| TEXTE À ANALYSER |
# # # #

Des incarnations, des percepts et du temps
Pour Alice Zeniter, la confiance dans la littérature qui caractérisait le xxe siècle s’est perdue, mais les grandes œuvres conservent une portée politique, en ce qu’elles explorent la difficulté à s’organiser en société commune. Cet échange est extrait d’un livre d’entretiens à paraître sur l’engagement des écrivains, sous la direction d’Alexandre Gefen, aux Éditions de l’Observatoire en septembre 2021.
Romancière et dramaturge, Alice Zeniter a notamment publié en 2017 L’Art de perdre (Gallimard), sur la mémoire blessée de la guerre d’Algérie courant sur trois générations, depuis un grand-père harki ayant quitté le pays en 1962. Pour cette écrivaine, dont les œuvres sont volontiers qualifiées de politiques, la confiance dans les pouvoirs de la littérature qui caractérisait la littérature dite « engagée » au xxe siècle s’est perdue, mais les grandes œuvres ont toujours une portée politique, en ce qu’elles explorent la difficulté à s’organiser en société commune. Cet entretien est extrait d’un livre d’entretiens à paraître sur l’engagement des écrivains, sous la direction d’Alexandre Gefen, aux Éditions de l’Observatoire en janvier 2022.
Avez-vous la nostalgie de la littérature engagée ?
Non, et je ne conçois même pas ce que cela peut signifier. Qu’il s’agit d’un type de littérature circonscrit à une époque ? Laquelle ? Quand s’est-elle arrêtée ? Qui a déterminé le corpus ? Ce dont je peux être nostalgique, c’est de la certitude qu’a l’écrivain engagé, selon Sartre, « que les mots sont des pistolets chargés. S’il parle, il tire ». Il y a une confiance dans la puissance de la littérature qui n’est pas tout à fait la mienne. Si je parle, la moitié de mots se perdent au vent – peut-être plus… Mais rien ne me garantit que Sartre n’a pas inventé cet écrivain engagé qui sait que les mots sont des pistolets.
Pensez-vous que la littérature contemporaine se soit dépolitisée ou au contraire qu’elle se repolitise ?

# # # #

| MATÉRIAUX SOURCES |
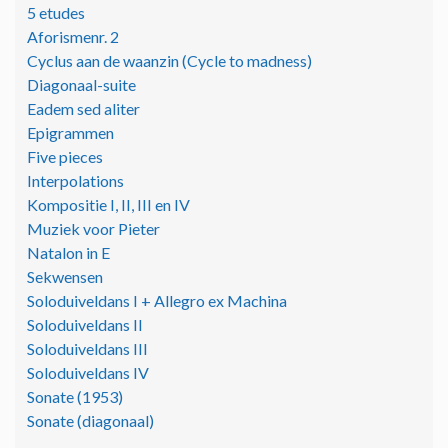
5 etudes
Aforismenr. 2
Cyclus aan de waanzin (Cycle to madness)
Diagonaal-suite
Eadem sed aliter
Epigrammen
Five pieces
Interpolations
Kompositie I, II, III en IV
Muziek voor Pieter
Natalon in E
Sekwensen
Soloduiveldans I + Allegro ex Machina
Soloduiveldans II
Soloduiveldans III
Soloduiveldans IV
Sonate (1953)
Sonate (diagonaal)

# # # #

| CONSIGNE |
D'après le texte à analyser, pour quelle raison Alice Zeniter estime-t-elle que les grandes œuvres conservent une portée politique ? Répondez en une à trois phrases.

| RÉPONSE |
Selon Alice Zeniter, les grandes œuvres conservent une portée politique parce qu'elles explorent la difficulté à s'organiser en société commune. Cette portée demeure à ses yeux, même si la confiance dans les pouvoirs de la littérature qui caractérisait le xxe siècle s'est perdue.